As we approach the 200th anniversary of the Louisiana Purchase it's surprising that the majority of Americans are unaware of the importance blacks played in the acquisition that doubled the size our the United States, Nicholls said.

Napoleon had sent an army to settle a revolt in what is now Haiti, but the soldiers were brutally beaten through guerrilla warfare. Those who did survive the war were plagued by the diseases of a foreign land and were finished off. Napoleon so desperately needed money to recover from his loss he sold the whole thing for around $16 million. The United States was able to buy the land for 4 to 7 cents per acre from France.

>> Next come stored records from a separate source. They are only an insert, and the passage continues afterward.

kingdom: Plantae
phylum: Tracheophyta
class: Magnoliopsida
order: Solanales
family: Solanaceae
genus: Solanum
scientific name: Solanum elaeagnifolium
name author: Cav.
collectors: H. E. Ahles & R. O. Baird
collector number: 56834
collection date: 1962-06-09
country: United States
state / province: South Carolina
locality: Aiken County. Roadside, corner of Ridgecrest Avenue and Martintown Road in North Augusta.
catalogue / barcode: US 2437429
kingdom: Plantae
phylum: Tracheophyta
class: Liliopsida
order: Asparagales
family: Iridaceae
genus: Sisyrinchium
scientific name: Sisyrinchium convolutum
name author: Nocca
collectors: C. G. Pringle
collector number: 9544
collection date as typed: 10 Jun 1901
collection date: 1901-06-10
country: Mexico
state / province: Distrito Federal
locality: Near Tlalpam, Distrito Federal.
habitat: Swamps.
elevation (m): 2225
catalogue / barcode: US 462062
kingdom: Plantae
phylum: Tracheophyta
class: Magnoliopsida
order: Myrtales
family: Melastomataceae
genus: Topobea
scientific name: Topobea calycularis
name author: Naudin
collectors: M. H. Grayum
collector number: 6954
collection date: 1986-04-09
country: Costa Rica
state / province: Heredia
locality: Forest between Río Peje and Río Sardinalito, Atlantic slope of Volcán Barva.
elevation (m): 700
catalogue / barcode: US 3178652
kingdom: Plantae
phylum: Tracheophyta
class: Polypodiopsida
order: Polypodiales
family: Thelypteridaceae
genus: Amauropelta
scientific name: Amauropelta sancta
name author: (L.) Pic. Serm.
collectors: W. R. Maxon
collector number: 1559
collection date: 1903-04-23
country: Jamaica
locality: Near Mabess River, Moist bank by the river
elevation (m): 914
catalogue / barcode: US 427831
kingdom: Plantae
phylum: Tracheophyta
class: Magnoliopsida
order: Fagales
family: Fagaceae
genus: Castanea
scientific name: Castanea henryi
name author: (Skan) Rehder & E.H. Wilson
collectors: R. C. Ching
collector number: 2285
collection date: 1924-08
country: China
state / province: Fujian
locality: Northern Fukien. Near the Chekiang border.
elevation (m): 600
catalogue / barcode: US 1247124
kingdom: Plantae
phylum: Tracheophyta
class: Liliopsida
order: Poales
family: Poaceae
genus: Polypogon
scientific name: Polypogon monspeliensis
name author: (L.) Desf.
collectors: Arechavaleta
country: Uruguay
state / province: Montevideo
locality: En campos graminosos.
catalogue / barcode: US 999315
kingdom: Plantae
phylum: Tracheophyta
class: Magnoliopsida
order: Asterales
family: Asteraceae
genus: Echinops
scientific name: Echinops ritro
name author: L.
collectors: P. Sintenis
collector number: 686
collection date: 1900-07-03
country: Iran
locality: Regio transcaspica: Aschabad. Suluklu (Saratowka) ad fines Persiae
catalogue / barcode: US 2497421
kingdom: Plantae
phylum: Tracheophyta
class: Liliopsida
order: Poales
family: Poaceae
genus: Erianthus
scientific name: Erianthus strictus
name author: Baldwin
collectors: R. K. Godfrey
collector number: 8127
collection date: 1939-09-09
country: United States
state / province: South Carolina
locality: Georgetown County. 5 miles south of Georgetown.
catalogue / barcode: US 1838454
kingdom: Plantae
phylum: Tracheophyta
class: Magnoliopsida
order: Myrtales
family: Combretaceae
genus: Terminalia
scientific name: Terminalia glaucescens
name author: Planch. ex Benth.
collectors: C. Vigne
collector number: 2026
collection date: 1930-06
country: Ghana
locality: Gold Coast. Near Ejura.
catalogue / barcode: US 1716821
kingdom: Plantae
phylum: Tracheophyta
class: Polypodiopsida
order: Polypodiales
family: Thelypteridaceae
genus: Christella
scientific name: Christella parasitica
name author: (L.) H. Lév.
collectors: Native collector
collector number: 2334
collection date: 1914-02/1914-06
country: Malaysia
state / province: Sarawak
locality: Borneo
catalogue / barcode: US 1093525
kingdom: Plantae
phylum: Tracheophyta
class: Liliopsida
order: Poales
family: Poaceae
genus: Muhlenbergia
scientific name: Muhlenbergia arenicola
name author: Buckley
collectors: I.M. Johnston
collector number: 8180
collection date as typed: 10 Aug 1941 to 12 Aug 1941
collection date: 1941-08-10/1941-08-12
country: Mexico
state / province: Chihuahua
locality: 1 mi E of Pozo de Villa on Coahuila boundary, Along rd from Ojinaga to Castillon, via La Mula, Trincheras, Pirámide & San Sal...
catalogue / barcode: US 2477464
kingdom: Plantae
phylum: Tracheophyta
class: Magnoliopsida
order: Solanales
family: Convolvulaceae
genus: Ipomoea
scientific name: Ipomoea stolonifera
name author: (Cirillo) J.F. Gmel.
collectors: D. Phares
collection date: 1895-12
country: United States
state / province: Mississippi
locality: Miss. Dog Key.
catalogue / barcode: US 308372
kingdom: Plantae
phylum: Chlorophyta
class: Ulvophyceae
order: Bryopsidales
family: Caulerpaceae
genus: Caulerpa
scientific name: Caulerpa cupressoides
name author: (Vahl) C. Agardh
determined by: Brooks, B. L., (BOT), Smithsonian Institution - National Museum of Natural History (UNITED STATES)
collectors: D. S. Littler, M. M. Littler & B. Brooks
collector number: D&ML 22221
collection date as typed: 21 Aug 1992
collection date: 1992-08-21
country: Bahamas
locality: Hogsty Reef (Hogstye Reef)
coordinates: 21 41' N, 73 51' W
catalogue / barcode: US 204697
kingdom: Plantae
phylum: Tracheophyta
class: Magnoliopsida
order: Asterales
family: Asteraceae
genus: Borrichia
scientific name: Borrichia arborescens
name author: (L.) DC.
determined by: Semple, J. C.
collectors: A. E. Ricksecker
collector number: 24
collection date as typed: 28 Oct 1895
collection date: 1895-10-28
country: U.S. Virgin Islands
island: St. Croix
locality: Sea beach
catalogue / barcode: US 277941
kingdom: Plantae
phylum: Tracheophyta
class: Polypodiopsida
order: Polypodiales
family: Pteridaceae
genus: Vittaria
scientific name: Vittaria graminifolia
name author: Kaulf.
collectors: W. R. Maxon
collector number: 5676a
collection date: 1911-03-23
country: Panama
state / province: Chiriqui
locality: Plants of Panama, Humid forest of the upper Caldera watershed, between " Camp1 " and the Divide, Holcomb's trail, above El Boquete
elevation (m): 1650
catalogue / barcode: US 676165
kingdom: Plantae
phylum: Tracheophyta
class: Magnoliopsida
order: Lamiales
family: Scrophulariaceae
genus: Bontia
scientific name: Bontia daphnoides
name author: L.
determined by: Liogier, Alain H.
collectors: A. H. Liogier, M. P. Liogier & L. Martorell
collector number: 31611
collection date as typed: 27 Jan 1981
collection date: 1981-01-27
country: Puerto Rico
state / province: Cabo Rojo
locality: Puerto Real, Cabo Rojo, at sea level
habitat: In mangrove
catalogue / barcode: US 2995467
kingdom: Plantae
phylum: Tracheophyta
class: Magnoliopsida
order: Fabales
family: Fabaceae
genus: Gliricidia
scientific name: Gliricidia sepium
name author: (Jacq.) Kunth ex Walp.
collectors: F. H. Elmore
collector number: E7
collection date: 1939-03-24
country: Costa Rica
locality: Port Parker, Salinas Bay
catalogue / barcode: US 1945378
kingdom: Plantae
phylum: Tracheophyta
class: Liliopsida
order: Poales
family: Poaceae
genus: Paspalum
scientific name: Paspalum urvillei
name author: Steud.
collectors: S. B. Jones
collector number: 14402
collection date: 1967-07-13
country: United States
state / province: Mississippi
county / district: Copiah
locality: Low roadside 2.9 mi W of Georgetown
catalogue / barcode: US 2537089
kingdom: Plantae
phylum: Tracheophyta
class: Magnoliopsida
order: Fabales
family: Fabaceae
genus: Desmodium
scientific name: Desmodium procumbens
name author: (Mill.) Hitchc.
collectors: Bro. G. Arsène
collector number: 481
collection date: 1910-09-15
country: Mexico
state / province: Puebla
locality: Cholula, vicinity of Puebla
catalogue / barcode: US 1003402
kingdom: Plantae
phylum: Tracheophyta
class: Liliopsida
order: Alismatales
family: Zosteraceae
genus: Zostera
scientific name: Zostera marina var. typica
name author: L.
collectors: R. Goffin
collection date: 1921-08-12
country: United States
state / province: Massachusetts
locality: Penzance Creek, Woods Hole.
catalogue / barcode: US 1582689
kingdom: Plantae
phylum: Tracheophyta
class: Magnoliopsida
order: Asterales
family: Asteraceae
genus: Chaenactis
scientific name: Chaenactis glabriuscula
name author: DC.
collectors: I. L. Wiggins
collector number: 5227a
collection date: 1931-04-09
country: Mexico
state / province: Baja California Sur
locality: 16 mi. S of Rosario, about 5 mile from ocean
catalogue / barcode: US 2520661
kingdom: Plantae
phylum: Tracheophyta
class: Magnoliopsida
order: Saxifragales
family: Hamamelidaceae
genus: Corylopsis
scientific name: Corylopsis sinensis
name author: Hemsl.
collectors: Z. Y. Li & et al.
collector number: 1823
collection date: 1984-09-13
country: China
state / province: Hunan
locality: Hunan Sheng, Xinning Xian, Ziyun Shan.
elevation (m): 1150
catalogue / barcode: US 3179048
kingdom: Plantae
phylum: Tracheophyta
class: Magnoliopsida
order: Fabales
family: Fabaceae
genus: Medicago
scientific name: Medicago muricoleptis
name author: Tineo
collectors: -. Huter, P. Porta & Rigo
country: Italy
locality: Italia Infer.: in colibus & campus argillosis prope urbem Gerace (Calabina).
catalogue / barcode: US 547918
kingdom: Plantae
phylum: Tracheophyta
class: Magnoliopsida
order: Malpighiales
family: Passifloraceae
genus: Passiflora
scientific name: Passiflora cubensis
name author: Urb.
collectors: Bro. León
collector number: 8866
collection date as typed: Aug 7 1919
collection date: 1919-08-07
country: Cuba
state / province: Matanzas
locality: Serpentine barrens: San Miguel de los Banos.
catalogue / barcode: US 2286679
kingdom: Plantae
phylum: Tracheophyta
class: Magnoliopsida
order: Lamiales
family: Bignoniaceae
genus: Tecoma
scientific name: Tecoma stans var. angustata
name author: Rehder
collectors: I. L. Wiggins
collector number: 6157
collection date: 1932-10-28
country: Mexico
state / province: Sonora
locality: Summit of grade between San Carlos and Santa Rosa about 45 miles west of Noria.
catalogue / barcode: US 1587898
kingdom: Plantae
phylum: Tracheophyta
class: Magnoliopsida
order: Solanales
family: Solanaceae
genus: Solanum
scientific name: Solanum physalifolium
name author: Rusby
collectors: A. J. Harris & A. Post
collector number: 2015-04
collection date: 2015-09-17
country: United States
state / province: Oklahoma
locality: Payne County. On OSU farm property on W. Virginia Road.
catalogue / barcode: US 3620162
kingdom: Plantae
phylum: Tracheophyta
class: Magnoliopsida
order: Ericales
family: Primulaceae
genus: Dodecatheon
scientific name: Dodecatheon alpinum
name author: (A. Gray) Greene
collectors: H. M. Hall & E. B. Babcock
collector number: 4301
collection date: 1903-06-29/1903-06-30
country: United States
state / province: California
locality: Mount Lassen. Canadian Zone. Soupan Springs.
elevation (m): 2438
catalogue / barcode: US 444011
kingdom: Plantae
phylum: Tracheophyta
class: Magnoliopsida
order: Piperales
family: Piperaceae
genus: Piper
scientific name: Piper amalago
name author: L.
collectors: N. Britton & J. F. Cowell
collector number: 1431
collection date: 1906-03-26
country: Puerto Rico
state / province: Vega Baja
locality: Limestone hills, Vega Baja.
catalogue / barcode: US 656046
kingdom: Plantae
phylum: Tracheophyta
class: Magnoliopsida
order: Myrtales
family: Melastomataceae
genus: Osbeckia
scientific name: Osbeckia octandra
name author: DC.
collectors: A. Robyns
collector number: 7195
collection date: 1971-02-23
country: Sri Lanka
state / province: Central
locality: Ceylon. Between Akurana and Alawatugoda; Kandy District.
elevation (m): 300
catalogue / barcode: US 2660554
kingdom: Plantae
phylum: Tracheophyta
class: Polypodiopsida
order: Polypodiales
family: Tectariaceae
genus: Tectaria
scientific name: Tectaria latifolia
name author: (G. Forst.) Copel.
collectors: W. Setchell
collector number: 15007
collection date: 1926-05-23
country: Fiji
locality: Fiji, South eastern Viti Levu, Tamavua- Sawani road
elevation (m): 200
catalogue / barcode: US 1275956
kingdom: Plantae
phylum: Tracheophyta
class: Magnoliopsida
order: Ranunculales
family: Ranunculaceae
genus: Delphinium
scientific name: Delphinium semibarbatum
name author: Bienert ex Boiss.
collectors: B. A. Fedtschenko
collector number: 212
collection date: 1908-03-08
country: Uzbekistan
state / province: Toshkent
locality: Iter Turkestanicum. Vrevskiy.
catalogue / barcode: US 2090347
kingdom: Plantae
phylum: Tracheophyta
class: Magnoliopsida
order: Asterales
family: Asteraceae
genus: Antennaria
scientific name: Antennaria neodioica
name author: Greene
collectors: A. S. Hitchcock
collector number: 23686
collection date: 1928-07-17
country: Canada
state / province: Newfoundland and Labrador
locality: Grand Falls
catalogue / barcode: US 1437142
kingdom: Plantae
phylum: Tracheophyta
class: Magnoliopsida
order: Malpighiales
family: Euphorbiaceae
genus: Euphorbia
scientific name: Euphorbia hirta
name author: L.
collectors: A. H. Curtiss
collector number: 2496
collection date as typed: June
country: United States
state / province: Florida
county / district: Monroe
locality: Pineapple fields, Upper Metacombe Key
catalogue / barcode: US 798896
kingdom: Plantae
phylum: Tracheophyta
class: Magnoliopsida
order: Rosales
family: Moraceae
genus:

Many Americans are also surprised when they hear of the important role blacks played in the Civil War. By 1865 there were 179,000 blacks fighting for the Union Army -- that was more than 10 percent of the Union Army and was 70 percent of age-eligible black people. Most of them were free blacks who had run away from the South and believed in the cause and wanted to free their fellow slaves left behind.

"Because when it comes down to it, ultimately it was a war about slavery and freedom even though it is often passed off to be about states' rights," said Nicholls.

Ohio was a great focal point before and through the war for the Underground Railroad, which did not end in northern America but in Canada. The North was not extremely excited about having blacks as neighbors either.

"The South has no monopoly on racism in American history," said Nicholls.

He also spoke of other great African-Americans such as Daniel Hale Williams, who performed the first open-heart surgery; Garrett Morgan, who invented the gas masks used through WWII and later the automatic stop-light signal system.

Nicholls also spoke about Charles Richard Drew, who studied blood at Columbia and figured out how to store plasma and blood banking. At one point Drew was the head of the American Red Cross but later resigned because they wanted to segregate the source of blood. He died ironically: after he got into an automobile accident, emergency workers would not take him to the nearest hospital. Instead they took him across town to a black hospital, and not in time to save his life.